= David L. Dunner =

American psychiatrist

David L. Dunner (born May 27, 1940, in Brooklyn, New York) is a psychiatrist in Washington, United States, who has conducted pioneering research into mood disorders, anxiety disorders and their treatment. He has authored or co-authored more than 250 articles and more than 10 books.

==Career outline==

Dunner went to Washington University School of Medicine, where the psychiatry department was run along biological lines by Eli Robins. After residency in Philadelphia and back at St Louis, he worked at the National Institute for Mental Health for two years. Along with fellow researchers Frederick K. Goodwin and Elliot S. Gershon he developed the concept of what they called Bipolar II Disorder. Dunner notes that their influential 1976 paper on Bipolar II took six years to get published.

He then went to New York for eight years to work with Ronald R. Fieve on studies of Bipolar disorder and the emerging Lithium treatment, and developed the concept of 'rapid cycling' for bipolar disorder which was found to show less response to Lithium (he credits Canadian scientist Harvey Stancer for first noticing the connection a year prior). Dunner then moved back to Washington becoming professor at the University of Washington in Seattle and chief of psychiatry at Harborview Medical Centre. While there he set up The Center for Anxiety and Depression and became the foremost "clinical expert in bipolar disorder and treatment-resistant depression in the Seattle area". Since his medical residency he has been "involved in clinical studies of every single drug on the US market at least once, if not many times". He has also conducted studies of manualized psychotherapies compared to or combined with medication. He has remarked that he is disappointed they have not discovered the bipolar gene, which he and Elliot Gershon thought they would discover in the early 1970s.

==Titles and awards==
Dunner has been president of the American Psychopathological Association (APPA), president of the Psychiatric Research Society and president of the Society of Biological Psychiatry. He has been editor of the journal Comprehensive Psychiatry. He has won the Samuel Hamilton Award and the Morton Prince Award from the APPA, the Robert Jones Lectureship from the Canadian Psychiatric Association, and the Ward Smith Award from the West Coast College of Biological Psychiatry.

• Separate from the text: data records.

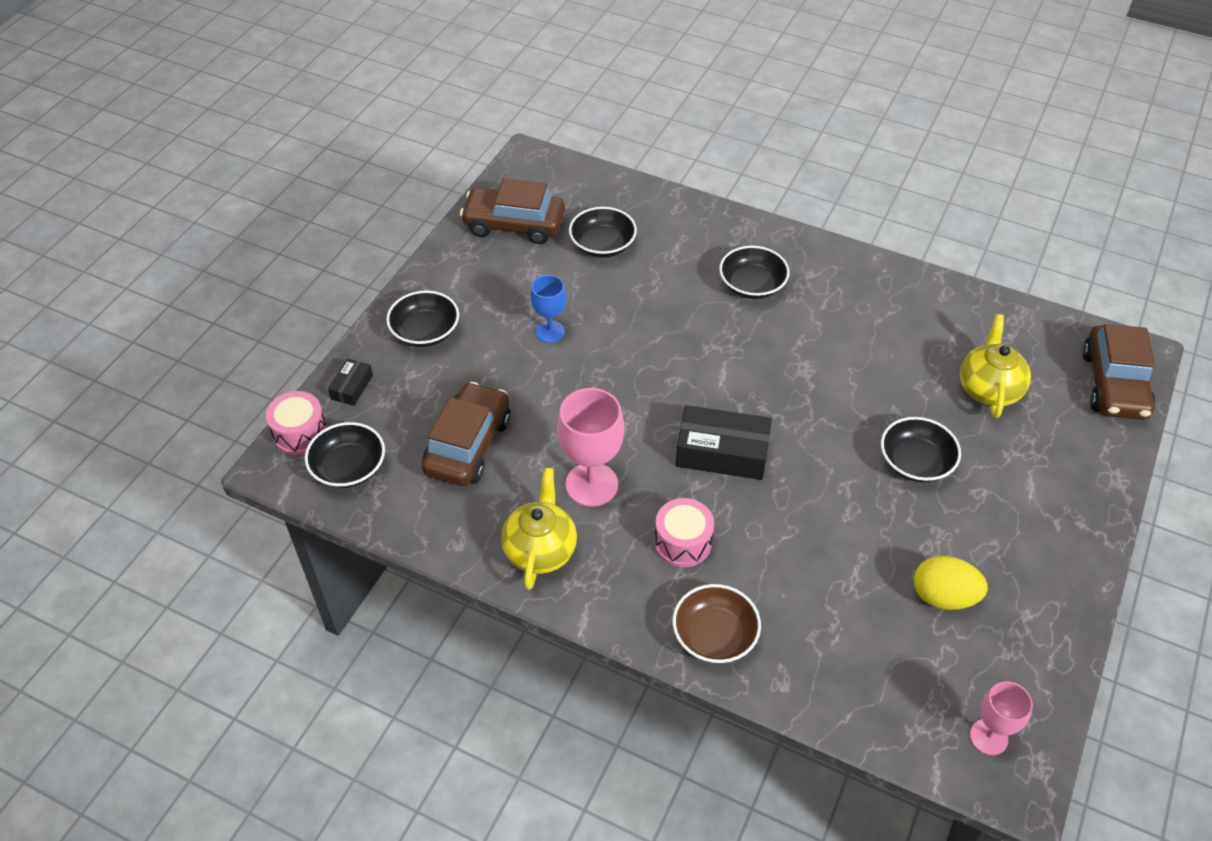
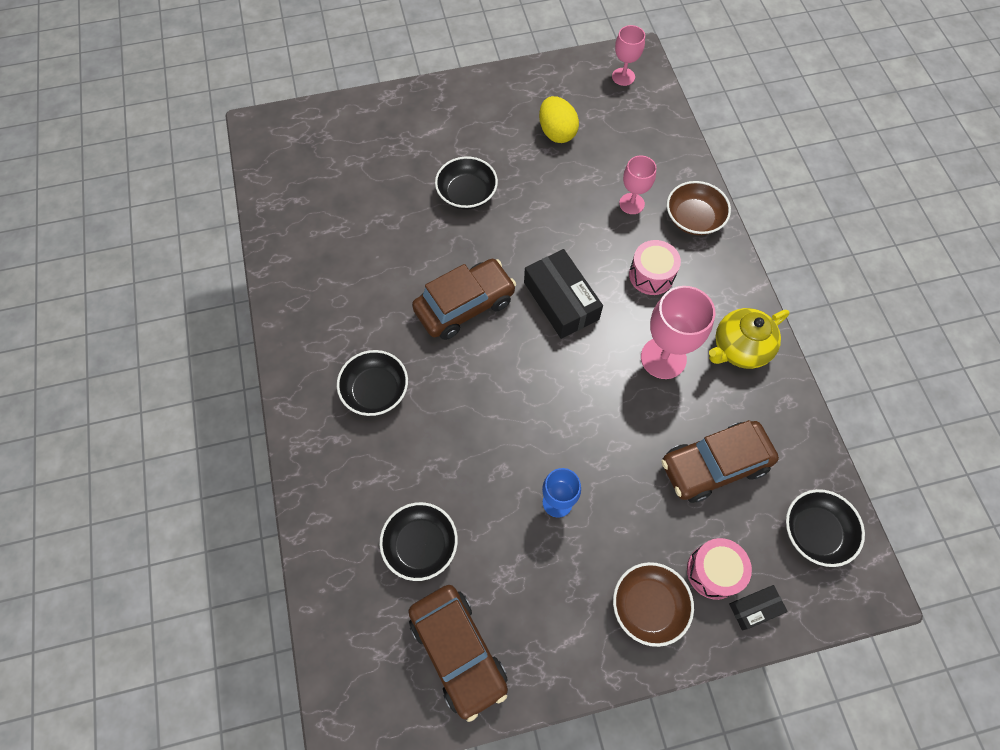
camera: 130 degrees left, 15 degrees up
pink drum [266,391,327,455] -> pink drum moved to [687,538,752,600]
black bowl [386,291,459,347] -> brown bowl [613,562,694,647]
yellow teapot [960,314,1031,418] -> none
brown car [1082,324,1156,420] -> brown car moved to [412,259,516,340]
none -> pink goblet [619,155,657,214]

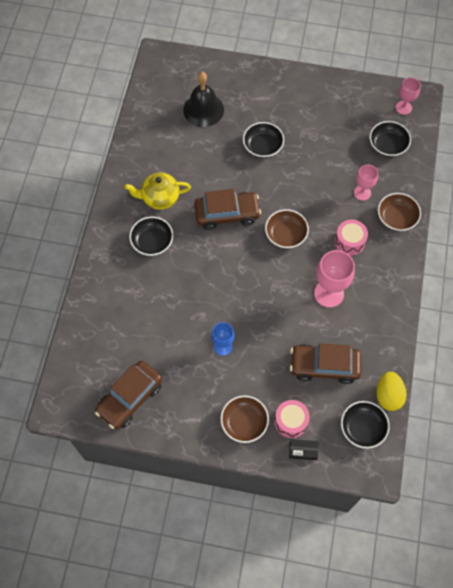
camera: 25 degrees right, 0 degrees up
black bowl [379,502,458,581] -> black bowl moved to [370,121,411,157]
brown car [408,585,508,722] -> brown car turned 45 degrees clockwise [95,361,162,429]
black box [524,249,603,339] -> brown bowl [265,209,309,248]
yellow egg [539,96,579,143] -> yellow egg moved to [376,372,407,411]
yellow teapot [709,308,789,369] -> yellow teapot moved to [124,173,191,210]
none -> black bell [183,72,224,127]

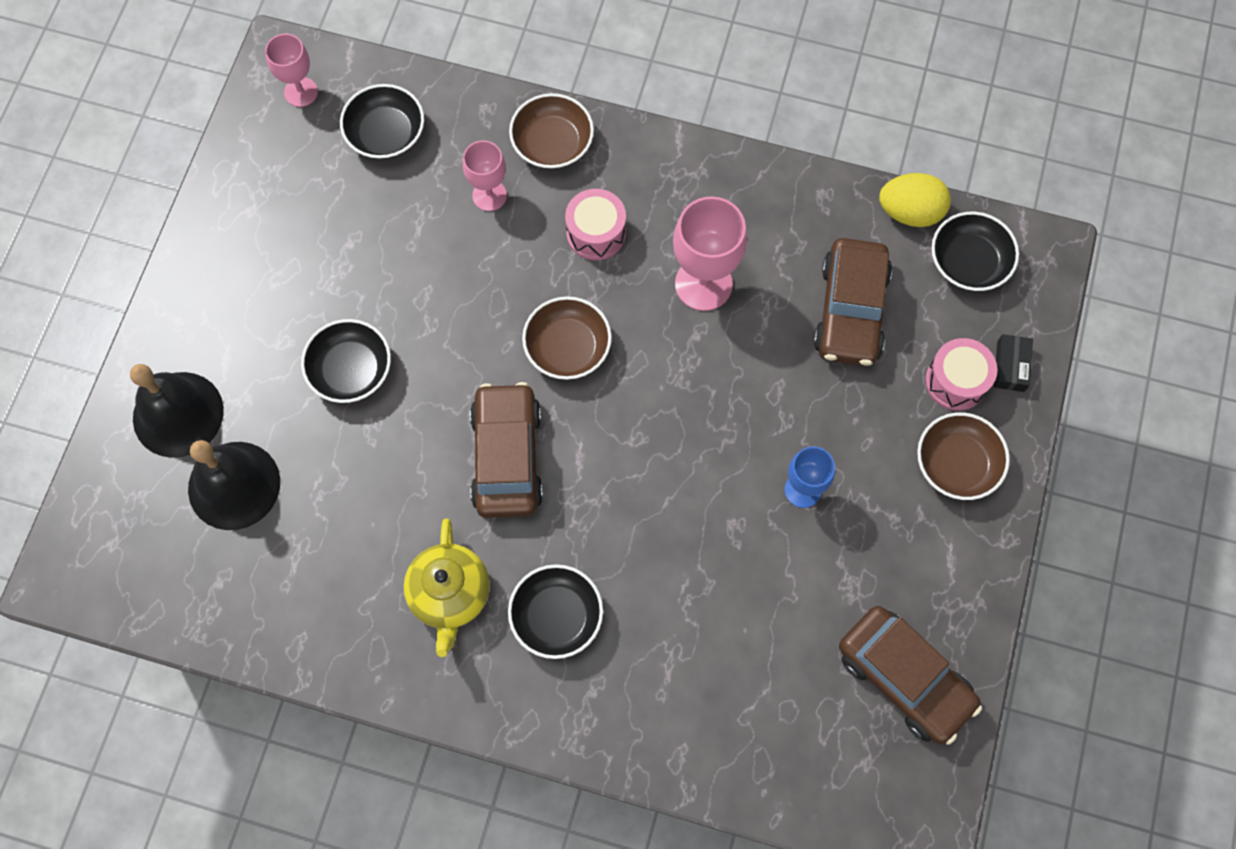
camera: 85 degrees left, 5 degrees up
none -> black bell [130,364,224,458]

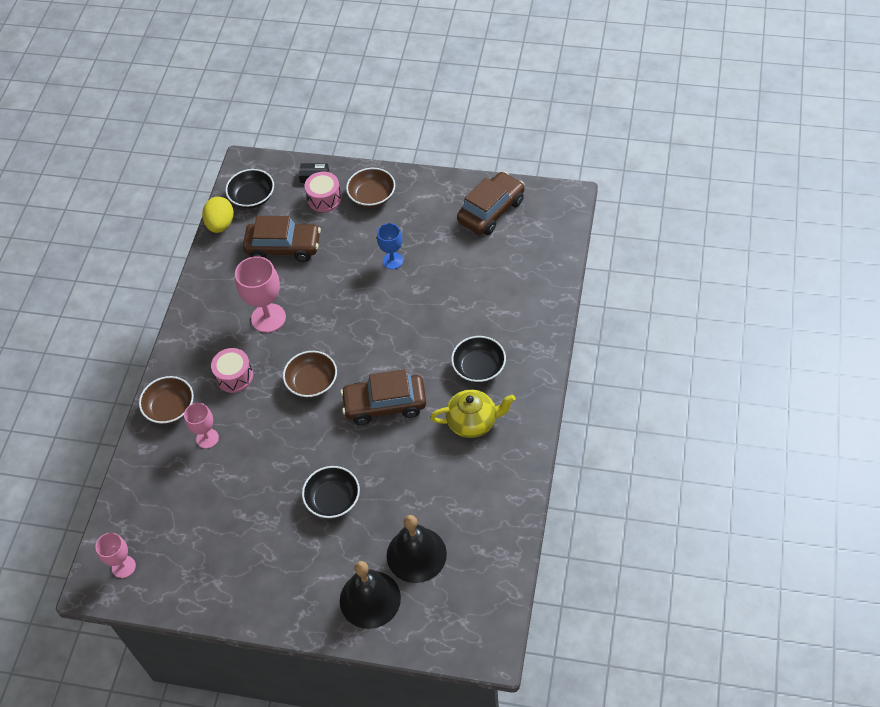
camera: 90 degrees left, 15 degrees down
black bowl [340,84,424,159] -> none

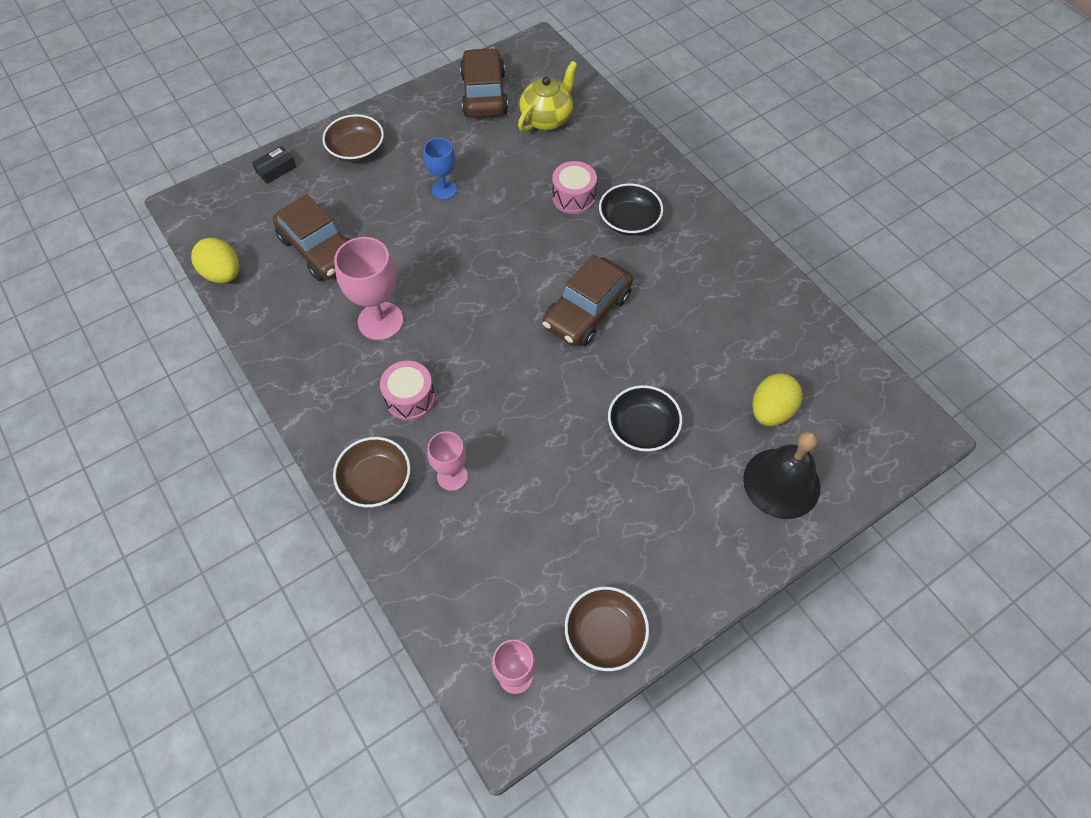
camera: 50 degrees left, 5 degrees up
black bowl [225,169,274,208] -> none
brown car [243,216,321,262] -> brown car turned 90 degrees clockwise [273,194,349,281]
brown bowl [283,351,337,398] -> brown bowl moved to [565,587,649,671]
pink drum [304,172,342,212] -> pink drum moved to [552,161,597,214]
black bell [387,515,447,583] -> yellow egg [752,373,803,426]
yellow teapot [430,390,515,438] -> yellow teapot moved to [518,61,577,132]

==Pharmaceutical controversies==
Dunner was on a 1991 FDA Psychopharmacologic Drugs Advisory Committee which advised that there was not sufficient evidence to support a proposal that antidepressant drugs could cause suicidality or other violent behaviors. However, 5 of the 9 members had financial links to pharmaceutical companies and Dunner in particular had extensive financial links both before and after the hearings with Prozac manufacturer Eli Lilly – the company which testified in person during the hearings. Dunner was subsequently involved in controversy over apparent links between Paxil (seroxat) and suicide/violence. When called to testify in 2001 regarding prior inaccurate data analyses used to conclude there was no link, he claimed to have published without seeing the actual data but only tables provided to him by employees of the drug manufacturer SmithKlineBeecham (now GlaxoSmithKline).